Write out each entry again. Keep every word exactly as it is.

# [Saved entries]
»»
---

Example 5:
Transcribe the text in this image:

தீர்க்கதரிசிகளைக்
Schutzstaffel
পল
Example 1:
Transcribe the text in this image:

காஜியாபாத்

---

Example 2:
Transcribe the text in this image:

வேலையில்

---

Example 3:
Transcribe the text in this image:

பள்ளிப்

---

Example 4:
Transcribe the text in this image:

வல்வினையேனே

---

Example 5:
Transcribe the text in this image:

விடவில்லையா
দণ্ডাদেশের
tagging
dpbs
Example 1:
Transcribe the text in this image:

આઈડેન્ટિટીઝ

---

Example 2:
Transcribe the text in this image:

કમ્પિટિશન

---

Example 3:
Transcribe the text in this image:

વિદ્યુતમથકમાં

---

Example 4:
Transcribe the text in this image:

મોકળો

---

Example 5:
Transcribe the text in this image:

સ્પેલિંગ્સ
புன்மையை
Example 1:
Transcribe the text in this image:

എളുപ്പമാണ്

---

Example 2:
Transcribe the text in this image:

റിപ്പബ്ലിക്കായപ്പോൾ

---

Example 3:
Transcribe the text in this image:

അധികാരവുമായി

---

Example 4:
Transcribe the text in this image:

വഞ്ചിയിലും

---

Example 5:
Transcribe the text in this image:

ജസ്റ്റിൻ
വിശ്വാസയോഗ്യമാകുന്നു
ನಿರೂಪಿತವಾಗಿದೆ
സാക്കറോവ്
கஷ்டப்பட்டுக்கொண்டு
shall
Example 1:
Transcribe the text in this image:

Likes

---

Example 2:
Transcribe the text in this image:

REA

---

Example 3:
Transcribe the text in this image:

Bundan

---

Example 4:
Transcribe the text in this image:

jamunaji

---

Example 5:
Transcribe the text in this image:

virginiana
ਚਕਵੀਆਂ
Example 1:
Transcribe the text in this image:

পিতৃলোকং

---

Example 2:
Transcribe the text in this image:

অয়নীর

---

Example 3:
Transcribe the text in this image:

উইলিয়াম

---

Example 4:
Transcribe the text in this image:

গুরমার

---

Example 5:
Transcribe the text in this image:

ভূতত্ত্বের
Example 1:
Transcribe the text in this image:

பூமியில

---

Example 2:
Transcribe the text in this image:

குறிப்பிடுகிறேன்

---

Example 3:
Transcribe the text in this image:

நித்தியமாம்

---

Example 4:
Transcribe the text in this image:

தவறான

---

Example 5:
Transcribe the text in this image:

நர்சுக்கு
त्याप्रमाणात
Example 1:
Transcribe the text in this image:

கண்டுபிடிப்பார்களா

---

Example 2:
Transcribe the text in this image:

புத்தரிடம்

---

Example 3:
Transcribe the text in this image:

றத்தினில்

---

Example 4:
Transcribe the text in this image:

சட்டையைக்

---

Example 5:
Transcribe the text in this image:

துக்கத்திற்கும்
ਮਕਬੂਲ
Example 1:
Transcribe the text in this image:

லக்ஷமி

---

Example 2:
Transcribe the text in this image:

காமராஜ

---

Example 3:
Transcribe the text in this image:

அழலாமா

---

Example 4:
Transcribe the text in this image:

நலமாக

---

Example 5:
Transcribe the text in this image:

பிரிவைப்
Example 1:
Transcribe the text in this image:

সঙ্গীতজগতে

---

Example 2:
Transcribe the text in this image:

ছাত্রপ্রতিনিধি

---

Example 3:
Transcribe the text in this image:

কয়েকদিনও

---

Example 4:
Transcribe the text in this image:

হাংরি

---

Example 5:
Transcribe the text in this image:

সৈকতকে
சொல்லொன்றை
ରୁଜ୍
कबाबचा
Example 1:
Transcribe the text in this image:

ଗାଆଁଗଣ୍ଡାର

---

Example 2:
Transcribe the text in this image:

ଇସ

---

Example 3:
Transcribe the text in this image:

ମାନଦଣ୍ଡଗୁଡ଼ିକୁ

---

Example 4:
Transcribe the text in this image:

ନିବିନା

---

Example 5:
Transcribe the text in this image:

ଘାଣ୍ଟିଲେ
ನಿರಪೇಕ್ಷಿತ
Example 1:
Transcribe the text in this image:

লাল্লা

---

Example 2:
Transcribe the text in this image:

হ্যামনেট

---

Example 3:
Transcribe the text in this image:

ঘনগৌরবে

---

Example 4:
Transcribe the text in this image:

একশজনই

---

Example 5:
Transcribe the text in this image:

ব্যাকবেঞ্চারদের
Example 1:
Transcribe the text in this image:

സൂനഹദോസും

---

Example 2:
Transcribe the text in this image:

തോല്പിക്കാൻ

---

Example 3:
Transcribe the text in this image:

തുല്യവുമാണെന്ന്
««
# [TASK RESULT]
---

Example 5:
Transcribe the text in this image:

தீர்க்கதரிசிகளைக்
Schutzstaffel
পল
Example 1:
Transcribe the text in this image:

காஜியாபாத்

---

Example 2:
Transcribe the text in this image:

வேலையில்

---

Example 3:
Transcribe the text in this image:

பள்ளிப்

---

Example 4:
Transcribe the text in this image:

வல்வினையேனே

---

Example 5:
Transcribe the text in this image:

விடவில்லையா
দণ্ডাদেশের
tagging
dpbs
Example 1:
Transcribe the text in this image:

આઈડેન્ટિટીઝ

---

Example 2:
Transcribe the text in this image:

કમ્પિટિશન

---

Example 3:
Transcribe the text in this image:

વિદ્યુતમથકમાં

---

Example 4:
Transcribe the text in this image:

મોકળો

---

Example 5:
Transcribe the text in this image:

સ્પેલિંગ્સ
புன்மையை
Example 1:
Transcribe the text in this image:

എളുപ്പമാണ്

---

Example 2:
Transcribe the text in this image:

റിപ്പബ്ലിക്കായപ്പോൾ

---

Example 3:
Transcribe the text in this image:

അധികാരവുമായി

---

Example 4:
Transcribe the text in this image:

വഞ്ചിയിലും

---

Example 5:
Transcribe the text in this image:

ജസ്റ്റിൻ
വിശ്വാസയോഗ്യമാകുന്നു
ನಿರೂಪಿತವಾಗಿದೆ
സാക്കറോവ്
கஷ்டப்பட்டுக்கொண்டு
shall
Example 1:
Transcribe the text in this image:

Likes

---

Example 2:
Transcribe the text in this image:

REA

---

Example 3:
Transcribe the text in this image:

Bundan

---

Example 4:
Transcribe the text in this image:

jamunaji

---

Example 5:
Transcribe the text in this image:

virginiana
ਚਕਵੀਆਂ
Example 1:
Transcribe the text in this image:

পিতৃলোকং

---

Example 2:
Transcribe the text in this image:

অয়নীর

---

Example 3:
Transcribe the text in this image:

উইলিয়াম

---

Example 4:
Transcribe the text in this image:

গুরমার

---

Example 5:
Transcribe the text in this image:

ভূতত্ত্বের
Example 1:
Transcribe the text in this image:

பூமியில

---

Example 2:
Transcribe the text in this image:

குறிப்பிடுகிறேன்

---

Example 3:
Transcribe the text in this image:

நித்தியமாம்

---

Example 4:
Transcribe the text in this image:

தவறான

---

Example 5:
Transcribe the text in this image:

நர்சுக்கு
त्याप्रमाणात
Example 1:
Transcribe the text in this image:

கண்டுபிடிப்பார்களா

---

Example 2:
Transcribe the text in this image:

புத்தரிடம்

---

Example 3:
Transcribe the text in this image:

றத்தினில்

---

Example 4:
Transcribe the text in this image:

சட்டையைக்

---

Example 5:
Transcribe the text in this image:

துக்கத்திற்கும்
ਮਕਬੂਲ
Example 1:
Transcribe the text in this image:

லக்ஷமி

---

Example 2:
Transcribe the text in this image:

காமராஜ

---

Example 3:
Transcribe the text in this image:

அழலாமா

---

Example 4:
Transcribe the text in this image:

நலமாக

---

Example 5:
Transcribe the text in this image:

பிரிவைப்
Example 1:
Transcribe the text in this image:

সঙ্গীতজগতে

---

Example 2:
Transcribe the text in this image:

ছাত্রপ্রতিনিধি

---

Example 3:
Transcribe the text in this image:

কয়েকদিনও

---

Example 4:
Transcribe the text in this image:

হাংরি

---

Example 5:
Transcribe the text in this image:

সৈকতকে
சொல்லொன்றை
ରୁଜ୍
कबाबचा
Example 1:
Transcribe the text in this image:

ଗାଆଁଗଣ୍ଡାର

---

Example 2:
Transcribe the text in this image:

ଇସ

---

Example 3:
Transcribe the text in this image:

ମାନଦଣ୍ଡଗୁଡ଼ିକୁ

---

Example 4:
Transcribe the text in this image:

ନିବିନା

---

Example 5:
Transcribe the text in this image:

ଘାଣ୍ଟିଲେ
ನಿರಪೇಕ್ಷಿತ
Example 1:
Transcribe the text in this image:

লাল্লা

---

Example 2:
Transcribe the text in this image:

হ্যামনেট

---

Example 3:
Transcribe the text in this image:

ঘনগৌরবে

---

Example 4:
Transcribe the text in this image:

একশজনই

---

Example 5:
Transcribe the text in this image:

ব্যাকবেঞ্চারদের
Example 1:
Transcribe the text in this image:

സൂനഹദോസും

---

Example 2:
Transcribe the text in this image:

തോല്പിക്കാൻ

---

Example 3:
Transcribe the text in this image:

തുല്യവുമാണെന്ന്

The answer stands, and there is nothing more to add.